As we step boldly into 2026 let us take what we’ve learned and gained and shared with others to make tomorrow a better today.

Always remember, If We Can Dream It We Can Believe It and We Can Achieve It!

Live, Laugh, Love!


Put Cops On The Feet Beat

A great place for Ukiah city cops would be on Ukiah city streets.

Having police officers occasionally roaming around downtown sidewalks and neighborhoods puts some of our best ambassadors among local citizens.

Most cops are easy to talk to, happy to give their time and help, and sure bets to have friendly words and attitudes toward youngsters. Ex-Sheriff Jim Tuso was forever crouching down to talk with little kids at county fairs and the like, giving out gold-and-black MCSO “badges” that peeled off a sticky backing, then remained on a proud kid’s shirt for days at a time.

I can’t remember how long it was from the time Sheriff Tuso pasted a badge on six year old Lucas’s chest to the time I was finally able to put that shirt through the laundry. He knew the washing machine would destroy his badge, and he put up a fight to keep it lookin’ good until he graduated from high school.

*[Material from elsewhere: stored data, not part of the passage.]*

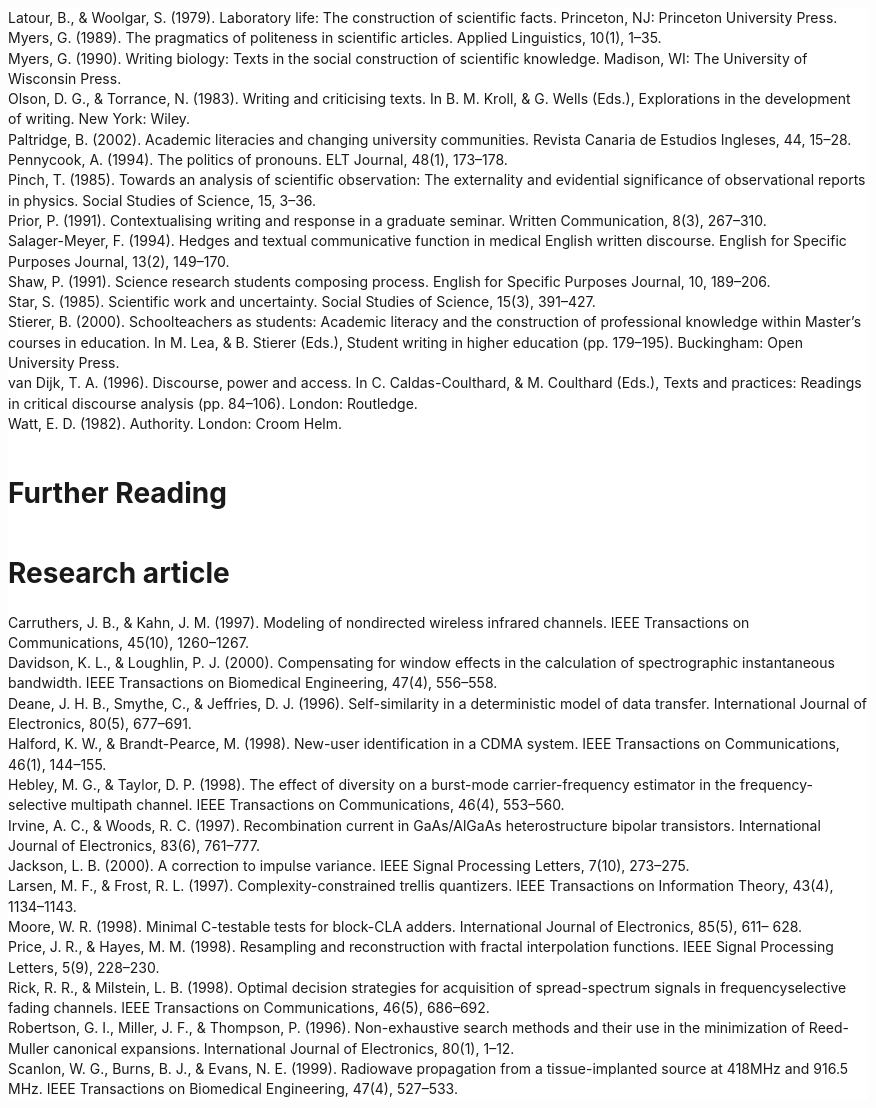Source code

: Latour, B., & Woolgar, S. (1979). Laboratory life: The construction of scientific facts. Princeton, NJ: Princeton University Press.   
Myers, G. (1989). The pragmatics of politeness in scientific articles. Applied Linguistics, 10(1), 1–35.   
Myers, G. (1990). Writing biology: Texts in the social construction of scientific knowledge. Madison, WI: The University of Wisconsin Press.   
Olson, D. G., & Torrance, N. (1983). Writing and criticising texts. In B. M. Kroll, & G. Wells (Eds.), Explorations in the development of writing. New York: Wiley.   
Paltridge, B. (2002). Academic literacies and changing university communities. Revista Canaria de Estudios Ingleses, 44, 15–28.   
Pennycook, A. (1994). The politics of pronouns. ELT Journal, 48(1), 173–178.   
Pinch, T. (1985). Towards an analysis of scientific observation: The externality and evidential significance of observational reports in physics. Social Studies of Science, 15, 3–36.   
Prior, P. (1991). Contextualising writing and response in a graduate seminar. Written Communication, 8(3), 267–310.   
Salager-Meyer, F. (1994). Hedges and textual communicative function in medical English written discourse. English for Specific Purposes Journal, 13(2), 149–170.   
Shaw, P. (1991). Science research students composing process. English for Specific Purposes Journal, 10, 189–206.   
Star, S. (1985). Scientific work and uncertainty. Social Studies of Science, 15(3), 391–427.   
Stierer, B. (2000). Schoolteachers as students: Academic literacy and the construction of professional knowledge within Master’s courses in education. In M. Lea, & B. Stierer (Eds.), Student writing in higher education (pp. 179–195). Buckingham: Open University Press.   
van Dijk, T. A. (1996). Discourse, power and access. In C. Caldas-Coulthard, & M. Coulthard (Eds.), Texts and practices: Readings in critical discourse analysis (pp. 84–106). London: Routledge.   
Watt, E. D. (1982). Authority. London: Croom Helm.

# Further Reading

# Research article

Carruthers, J. B., & Kahn, J. M. (1997). Modeling of nondirected wireless infrared channels. IEEE Transactions on Communications, 45(10), 1260–1267.   
Davidson, K. L., & Loughlin, P. J. (2000). Compensating for window effects in the calculation of spectrographic instantaneous bandwidth. IEEE Transactions on Biomedical Engineering, 47(4), 556–558.   
Deane, J. H. B., Smythe, C., & Jeffries, D. J. (1996). Self-similarity in a deterministic model of data transfer. International Journal of Electronics, 80(5), 677–691.   
Halford, K. W., & Brandt-Pearce, M. (1998). New-user identification in a CDMA system. IEEE Transactions on Communications, 46(1), 144–155.   
Hebley, M. G., & Taylor, D. P. (1998). The effect of diversity on a burst-mode carrier-frequency estimator in the frequency-selective multipath channel. IEEE Transactions on Communications, 46(4), 553–560.   
Irvine, A. C., & Woods, R. C. (1997). Recombination current in GaAs/AlGaAs heterostructure bipolar transistors. International Journal of Electronics, 83(6), 761–777.   
Jackson, L. B. (2000). A correction to impulse variance. IEEE Signal Processing Letters, 7(10), 273–275.   
Larsen, M. F., & Frost, R. L. (1997). Complexity-constrained trellis quantizers. IEEE Transactions on Information Theory, 43(4), 1134–1143.   
Moore, W. R. (1998). Minimal C-testable tests for block-CLA adders. International Journal of Electronics, 85(5), 611– 628.   
Price, J. R., & Hayes, M. M. (1998). Resampling and reconstruction with fractal interpolation functions. IEEE Signal Processing Letters, 5(9), 228–230.   
Rick, R. R., & Milstein, L. B. (1998). Optimal decision strategies for acquisition of spread-spectrum signals in frequencyselective fading channels. IEEE Transactions on Communications, 46(5), 686–692.   
Robertson, G. I., Miller, J. F., & Thompson, P. (1996). Non-exhaustive search methods and their use in the minimization of Reed-Muller canonical expansions. International Journal of Electronics, 80(1), 1–12.   
Scanlon, W. G., Burns, B. J., & Evans, N. E. (1999). Radiowave propagation from a tissue-implanted source at $4 1 8 \mathrm { M H z }$ and 916.5 MHz. IEEE Transactions on Biomedical Engineering, 47(4), 527–533.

Ukiah could use more officers pulling dog treats out of pockets for local canines, and pausing to ask people what they think are problems both in law enforcement and in city affairs. Most people have a few things on their mind and most cops are good listeners.

A knot of teens on School Street? “How you guys doin’?” asks the officer. “Things alright at school? Home? What book are you reading?”

And downtown Ukiah isn’t the only place they might wander. Out near WalMart and Costco are plenty of locals strolling here and there, and Pear Tree Plaza has more. Rotate a few pairs of officers in a handful of locations and I predict nothing but positive outcomes.

(We hope crowds have been gathering downtown on Fridays at 5 p.m. to celebrate our quick, clean invasion of Venezuela, and that there were numerous signs held aloft reading “NO BLOOD! ONLY OIL” as elderly unemployed protesters cheered. TWK and Tom Hine offer jolly waves from far-off North Carolina.)